Es sei zutreffend, dass in einzelnen Regionen derzeit kaum Termine für Erstimpfungen vergeben werden könnten, weil alle verfügbaren Impfstoffdosen für die Zweitimpfungen benötigt würden. Denn das vorgeschriebene Zeitfenster für die beiden Teilimpfungen einzuhalten, sei absolut notwendig, um die Sicherheit und Gültigkeit der Impfung zu gewährleisten. Gassen selbst hatte noch vor einigen Wochen die Aufhebung der Impfpriorisierung gefordert, weil die Überprüfung der Impfberechtigung für die Praxen sehr aufwendig sei.

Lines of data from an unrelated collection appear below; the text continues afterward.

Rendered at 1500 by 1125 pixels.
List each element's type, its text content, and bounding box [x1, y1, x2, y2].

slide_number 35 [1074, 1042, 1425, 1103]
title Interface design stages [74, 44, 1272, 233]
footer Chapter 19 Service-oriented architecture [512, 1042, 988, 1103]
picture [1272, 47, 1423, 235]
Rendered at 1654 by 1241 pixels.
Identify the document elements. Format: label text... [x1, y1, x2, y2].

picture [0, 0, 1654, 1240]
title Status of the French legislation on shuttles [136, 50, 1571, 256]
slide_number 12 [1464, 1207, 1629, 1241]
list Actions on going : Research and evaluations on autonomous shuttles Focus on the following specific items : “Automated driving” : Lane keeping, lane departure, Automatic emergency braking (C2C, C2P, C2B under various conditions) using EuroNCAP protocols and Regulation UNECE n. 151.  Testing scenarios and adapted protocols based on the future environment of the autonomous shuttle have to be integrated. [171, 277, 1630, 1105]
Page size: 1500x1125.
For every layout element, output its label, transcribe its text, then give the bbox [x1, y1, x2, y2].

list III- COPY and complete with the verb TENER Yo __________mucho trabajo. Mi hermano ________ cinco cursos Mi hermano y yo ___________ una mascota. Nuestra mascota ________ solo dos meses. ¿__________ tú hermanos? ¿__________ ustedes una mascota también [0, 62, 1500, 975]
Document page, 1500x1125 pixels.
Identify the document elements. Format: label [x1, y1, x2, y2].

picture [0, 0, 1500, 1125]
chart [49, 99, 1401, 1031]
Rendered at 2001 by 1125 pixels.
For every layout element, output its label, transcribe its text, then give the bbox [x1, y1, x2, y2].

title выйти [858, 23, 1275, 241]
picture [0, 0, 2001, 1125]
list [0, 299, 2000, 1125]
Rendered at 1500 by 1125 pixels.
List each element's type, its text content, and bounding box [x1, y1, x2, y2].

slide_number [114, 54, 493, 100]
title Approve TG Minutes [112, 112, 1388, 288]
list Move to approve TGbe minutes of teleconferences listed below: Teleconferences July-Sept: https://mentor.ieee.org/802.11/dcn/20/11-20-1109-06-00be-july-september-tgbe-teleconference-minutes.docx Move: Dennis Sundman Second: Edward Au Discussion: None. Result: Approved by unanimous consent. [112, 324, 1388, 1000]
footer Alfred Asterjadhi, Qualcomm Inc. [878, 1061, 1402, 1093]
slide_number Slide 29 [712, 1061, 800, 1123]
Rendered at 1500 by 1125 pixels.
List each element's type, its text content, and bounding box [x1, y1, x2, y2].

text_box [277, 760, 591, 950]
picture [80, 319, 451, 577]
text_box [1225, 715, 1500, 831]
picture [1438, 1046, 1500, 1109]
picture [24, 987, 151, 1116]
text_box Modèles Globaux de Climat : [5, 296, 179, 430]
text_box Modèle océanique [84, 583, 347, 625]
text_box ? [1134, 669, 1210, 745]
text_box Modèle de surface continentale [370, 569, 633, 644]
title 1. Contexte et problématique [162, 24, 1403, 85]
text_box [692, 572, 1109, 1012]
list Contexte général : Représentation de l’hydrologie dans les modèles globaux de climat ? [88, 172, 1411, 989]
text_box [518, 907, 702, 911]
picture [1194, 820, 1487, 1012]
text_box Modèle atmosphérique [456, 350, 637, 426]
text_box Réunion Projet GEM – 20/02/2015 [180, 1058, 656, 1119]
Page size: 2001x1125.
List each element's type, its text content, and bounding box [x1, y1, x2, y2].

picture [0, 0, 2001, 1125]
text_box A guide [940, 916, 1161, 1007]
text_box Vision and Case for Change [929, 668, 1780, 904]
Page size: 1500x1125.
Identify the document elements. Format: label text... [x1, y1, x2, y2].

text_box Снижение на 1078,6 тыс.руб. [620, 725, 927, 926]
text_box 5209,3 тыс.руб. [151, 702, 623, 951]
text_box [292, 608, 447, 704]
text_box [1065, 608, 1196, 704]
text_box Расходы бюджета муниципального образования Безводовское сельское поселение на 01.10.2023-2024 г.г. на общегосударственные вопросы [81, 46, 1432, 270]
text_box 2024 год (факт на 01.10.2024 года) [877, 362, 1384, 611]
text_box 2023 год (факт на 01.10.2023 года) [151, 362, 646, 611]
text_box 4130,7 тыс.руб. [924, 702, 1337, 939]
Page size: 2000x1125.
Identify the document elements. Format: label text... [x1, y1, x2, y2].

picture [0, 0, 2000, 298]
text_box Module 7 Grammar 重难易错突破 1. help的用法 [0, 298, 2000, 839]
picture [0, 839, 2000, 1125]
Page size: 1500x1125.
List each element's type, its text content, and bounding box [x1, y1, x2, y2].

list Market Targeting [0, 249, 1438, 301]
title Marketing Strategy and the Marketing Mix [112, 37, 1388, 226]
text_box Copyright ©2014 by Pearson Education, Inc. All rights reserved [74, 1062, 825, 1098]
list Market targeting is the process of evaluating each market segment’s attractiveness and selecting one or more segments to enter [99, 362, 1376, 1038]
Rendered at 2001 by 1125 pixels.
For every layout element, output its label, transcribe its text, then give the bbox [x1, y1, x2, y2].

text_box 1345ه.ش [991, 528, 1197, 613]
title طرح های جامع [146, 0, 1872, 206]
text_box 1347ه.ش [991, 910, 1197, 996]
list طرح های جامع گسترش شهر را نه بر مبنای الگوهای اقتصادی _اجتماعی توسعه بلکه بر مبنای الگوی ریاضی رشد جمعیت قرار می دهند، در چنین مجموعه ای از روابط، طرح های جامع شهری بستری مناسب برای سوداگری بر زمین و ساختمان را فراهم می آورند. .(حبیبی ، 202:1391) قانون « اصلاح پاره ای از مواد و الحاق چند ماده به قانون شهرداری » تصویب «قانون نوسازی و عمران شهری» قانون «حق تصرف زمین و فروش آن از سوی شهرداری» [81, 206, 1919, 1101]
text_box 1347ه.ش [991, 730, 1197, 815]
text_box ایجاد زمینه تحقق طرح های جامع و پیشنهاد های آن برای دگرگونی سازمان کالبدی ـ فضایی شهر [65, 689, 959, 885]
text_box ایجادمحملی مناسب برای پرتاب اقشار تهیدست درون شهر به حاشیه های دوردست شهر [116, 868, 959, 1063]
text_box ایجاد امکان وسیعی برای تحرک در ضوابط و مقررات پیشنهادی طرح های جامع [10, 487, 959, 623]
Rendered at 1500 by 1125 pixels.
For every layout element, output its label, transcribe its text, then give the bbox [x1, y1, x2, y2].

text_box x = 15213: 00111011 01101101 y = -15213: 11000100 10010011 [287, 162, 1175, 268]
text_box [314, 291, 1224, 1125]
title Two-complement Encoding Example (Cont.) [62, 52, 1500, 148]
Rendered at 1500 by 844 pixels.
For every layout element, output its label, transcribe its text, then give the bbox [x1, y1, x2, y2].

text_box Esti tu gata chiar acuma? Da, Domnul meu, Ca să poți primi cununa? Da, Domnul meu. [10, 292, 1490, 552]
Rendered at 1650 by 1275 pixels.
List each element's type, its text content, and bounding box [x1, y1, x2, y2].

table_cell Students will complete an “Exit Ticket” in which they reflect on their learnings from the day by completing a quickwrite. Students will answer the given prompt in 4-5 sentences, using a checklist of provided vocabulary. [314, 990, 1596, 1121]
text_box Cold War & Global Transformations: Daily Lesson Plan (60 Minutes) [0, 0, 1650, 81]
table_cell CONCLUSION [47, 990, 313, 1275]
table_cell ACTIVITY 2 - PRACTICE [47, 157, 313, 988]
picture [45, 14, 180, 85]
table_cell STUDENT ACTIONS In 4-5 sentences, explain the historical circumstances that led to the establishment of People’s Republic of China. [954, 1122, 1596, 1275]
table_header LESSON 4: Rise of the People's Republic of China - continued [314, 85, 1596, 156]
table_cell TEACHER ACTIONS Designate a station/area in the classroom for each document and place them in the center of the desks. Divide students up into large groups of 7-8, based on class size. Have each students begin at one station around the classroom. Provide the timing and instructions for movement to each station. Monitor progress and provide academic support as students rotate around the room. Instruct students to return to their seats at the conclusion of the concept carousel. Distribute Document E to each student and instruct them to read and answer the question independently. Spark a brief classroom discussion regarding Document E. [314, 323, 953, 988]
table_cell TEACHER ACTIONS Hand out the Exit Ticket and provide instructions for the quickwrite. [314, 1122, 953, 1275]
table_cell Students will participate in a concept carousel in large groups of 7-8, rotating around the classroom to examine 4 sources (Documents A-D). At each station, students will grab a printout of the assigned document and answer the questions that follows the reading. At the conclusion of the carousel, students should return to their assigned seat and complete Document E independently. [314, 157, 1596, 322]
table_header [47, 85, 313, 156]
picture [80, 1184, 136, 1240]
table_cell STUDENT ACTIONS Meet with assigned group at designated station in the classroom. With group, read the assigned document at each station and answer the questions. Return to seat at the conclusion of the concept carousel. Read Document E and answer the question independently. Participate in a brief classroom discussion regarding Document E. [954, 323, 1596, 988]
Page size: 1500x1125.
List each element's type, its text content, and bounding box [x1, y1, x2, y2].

Einzelne Ärztinnen und Ärzte steigen schon aus

Nun sagte er, die Aufhebung sei im Grunde richtig, durch die geringe Impfstoffmenge entstehe aber viel Druck. Sein Stellvertreter Stephan Hofmeister berichtete, es drohe vereinzelt bereits der Ausstieg von Ärztinnen und Ärzten aus der Impfkampagne. Dies könne dramatische Folgen haben. Dass der Impfstoff von Johnson & Johnson verspätet, nämlich erst am 25. Mai, geliefert werde, verschärfe die Lage. Spätestens Mitte Juni solle sich die Situation aber bessern, dann soll deutlich mehr Impfstoff nach Deutschland geliefert werden.

Scharfe Kritik äußerten die Ärztevertreter an den Plänen von Bundesgesundheitsminister Jens Spahn bezüglich des digitalen Impfnachweises. Dieser soll Ende Juni zur Verfügung stehen - viele Millionen Patienten werden dann aber bereits vollständig geimpft sein, ohne einen digitalen Nachweis bekommen zu haben. Er muss also nachträglich ausgestellt werden.

Im Bundesgesundheitsministerium wollte man das von den niedergelassenen Ärzten erledigen lassen - eine Idee, mit der man sich bei der KBV überhaupt nicht anfreunden kann. Der bürokratische Aufwand sei enorm, hieß es. Die nachträgliche Impfbescheinigung sei zudem eher eine bürokratische, "keine ärztliche Aufgabe". Um die entsprechenden Formulare zu kontrollieren, brauche es kein medizinisches Fachwissen, die Aufgabe könne also auch von anderen Stellen erledigt werden, "von den Meldebehörden zum Beispiel".